───── EXTRACT PROVIDED

Description Sets the distributed computing load balancing mode to be used by the IPCExecEmbeddedScript and IPCExecFileScript commands.
In FRED distributed computing, load balancing is the process whereby work units are assigned to remote instances in such a way that each remote is utilized to maximum efficiency and all remotes finish their work at nearly the same time, thus minimizing the total time it takes to complete the calculation.
For example, a good load balancing strategy in the case of two remotes instances in which it is known ahead of time that one can complete two work units in the same time the other can complete one work unit might be to assign two work units to the fast remote for every one work unit assigned to the slow remote. In this case one might expect that both remote instances would complete their work units at about the same time, with each working at full capacity. This is the strategy behind FRED's "static" load balancing mode, which is the default in the absence of an IPCSetLoadBalance command in the master script. In general the number of work units assigned to a remote is roughly proportional to the "speed" of that remote as specified in the configuration file (or connections() array of T_IPCINSTANCE structures).
Another load balancing strategy using the same remotes described above would be for the master to assign one work unit to each remote and then wait for a remote to signal that it has completed its work unit. The master would then assign another work unit to that remote. The process repeats until all work units have been assigned and both remotes have completed their assigned work units. This is the strategy behind FRED's "dynamic" load balancing mode. That is, the master will immediately assign a new work unit to any remote that has signaled completion of its current work unit. This continues until all the work units have been assigned and completed, at which point the master script will proceed with execution.
In dynamic load balancing mode the master node should not be disconnected from the remote nodes, since in this mode of operation the master is issuing work units on the fly. If the master node is disconnected, the remote nodes will stop being assigned work to do. In such cases where the master becomes disconnected from the remotes, the master should then attempt to reconnect and terminate the remote connections (see example script in IPCRecoverConnections).
The IPCSetLoadBalance command should be placed in the master script prior to any IPCExecEmbeddedScript or IPCExecFileScript commands. The default mode is "static" if no IPCSetLoadBalance command appears in the master script.
Syntax count = IPCSetLoadBalance( connections(), mode )
Parameters count (Long) Returned number of active remote nodes that successfully had their load balance mode set.
connections() As T_IPCINSTANCE An array of T_IPCINSTANCE structures, with each structure defining the connection information for a remote node.
mode As String The load balance mode in string form. Options are "static" or "dynamic".
Example The example below demonstrates a distributed computing calculation where a FRED file (the one being run by the master) is pushed to the remote nodes, an embedded script within the FRED file is executed and FRED grid data (FGD) output files are pulled back to the master node for accumulation into a final result. The embedded script being run by the remotes is configured to use work units and you can see in the code below that IPCSetLoadBalance and IPCDeclareTotalWorkUnits are issued prior to having the remote nodes load the FRED model and execute the embedded script. Several helper functions are included to keep the code modular. For this load balancing example, note that a special function, CalcWorkUnits, is called that returns the total number of work units to be distributed to the remotes. The implementation of this function will change depending on your specific calculation but in this example the total number of work units corresponds to the number of pixels in a specific analysis surface.

──────────

--- ACTIVITIES ---
(a) Copy out the passage of the IPCSetLoadBalance page from "In dynamic load" to "balance mode set." word for word.
(b) Summarize the IPCSetLoadBalance page in two sentences.
(c) Carry on with the IPCSetLoadBalance page from its final sentence.
The listing after this point is separate material, apart from the IPCSetLoadBalance page.

───── INFORMATION PROVIDED

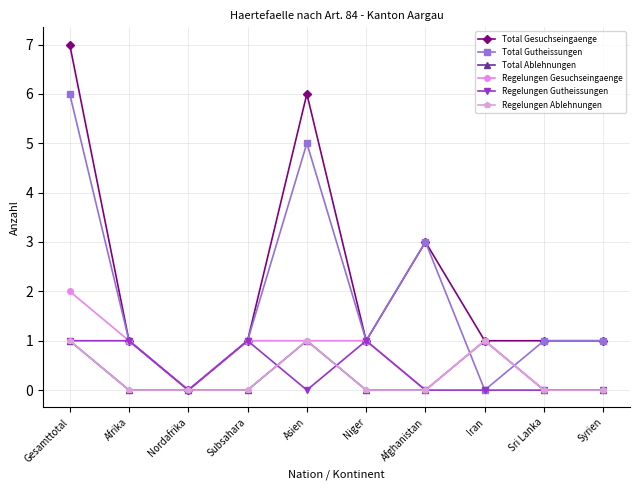

The value of Total Gesuchseingaenge at Gesamttotal is 4. True or false?

False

──────────

--- RESULTS OF THE EXERCISE ---
(a)
In dynamic load balancing mode the master node should not be disconnected from the remote nodes, since in this mode of operation the master is issuing work units on the fly. If the master node is disconnected, the remote nodes will stop being assigned work to do. In such cases where the master becomes disconnected from the remotes, the master should then attempt to reconnect and terminate the remote connections (see example script in IPCRecoverConnections).
The IPCSetLoadBalance command should be placed in the master script prior to any IPCExecEmbeddedScript or IPCExecFileScript commands. The default mode is "static" if no IPCSetLoadBalance command appears in the master script.
Syntax count = IPCSetLoadBalance( connections(), mode )
Parameters count (Long) Returned number of active remote nodes that successfully had their load balance mode set.

(b) IPCSetLoadBalance sets the load balancing mode, "static" or "dynamic", that the IPCExecEmbeddedScript and IPCExecFileScript commands use in FRED distributed computing, and it should come before those commands in the master script. Static mode, the default, assigns work units roughly in proportion to each remote's speed, while dynamic mode gives a remote a new work unit as soon as it signals completion, so the master must stay connected to the remotes.

(c)
Sub Main
'This script demonstrates how to use the Distributed Computing component of FRED in order 'to send an analysis out to "remote" nodes on a Windows network, retrieve the results from 'each remote node and then recombine them on the "master" computer.
'Log the current time Dim tStart tStart = Time()
'Master document preparation Dim nDisconnect As Long ARNDeleteAllNodes() PrefsSetARNRetainCount( -1 ) ClearOutputWindow()
'Remove any FGD and TXT files in the current directory Dim nDel As Long Print "" nDel = KillFiles( GetDocDir(), "fgd" ) Print "Removed " & nDel & " FGD files from the current directory." nDel = KillFiles( GetDocDir(), "fdcd" ) Print "Removed " & nDel & " DEBUG files from the current directory."
'First, we load the configuration file to generate an array of type T_IPCINSTANCE. 'The array, named 'connections' by convention, defines all of the information needed 'to connect to the remote computers, transfer files, issue commands and retrieve results. 'Although it is possible to manually populate the 'connections' array, it is typically 'easiest to maintain a CSV file with the available computers on your network. 'Once IPCLoadConfigFile has executed, FRED will print some summary information to the 'output window regarding the contents read from the configuration file. Dim nRemoteLoad As Long Dim connections() As T_IPCINSTANCE Dim configFile As String, configLocation As String configLocation = GetDocDir() & "\" configFile = "thermalImaging_Working.csv" nRemoteLoad = IPCLoadConfigFile( connections(), configLocation & configFile )
'Now that we have loaded the configuration file, lets attempt to connect to the nodes 'that were specified as "active" in the configuration. 'FRED will print some summary information to the output window automatically when 'this is called. Dim nConnect As Long nConnect = IPCConnect( connections() )
'Query the remote nodes for their status. This prints some information to the 'output window. At this point, the remotes should be idle. Dim nStatus As Long nStatus = IPCQueryStatus( connections(), "" )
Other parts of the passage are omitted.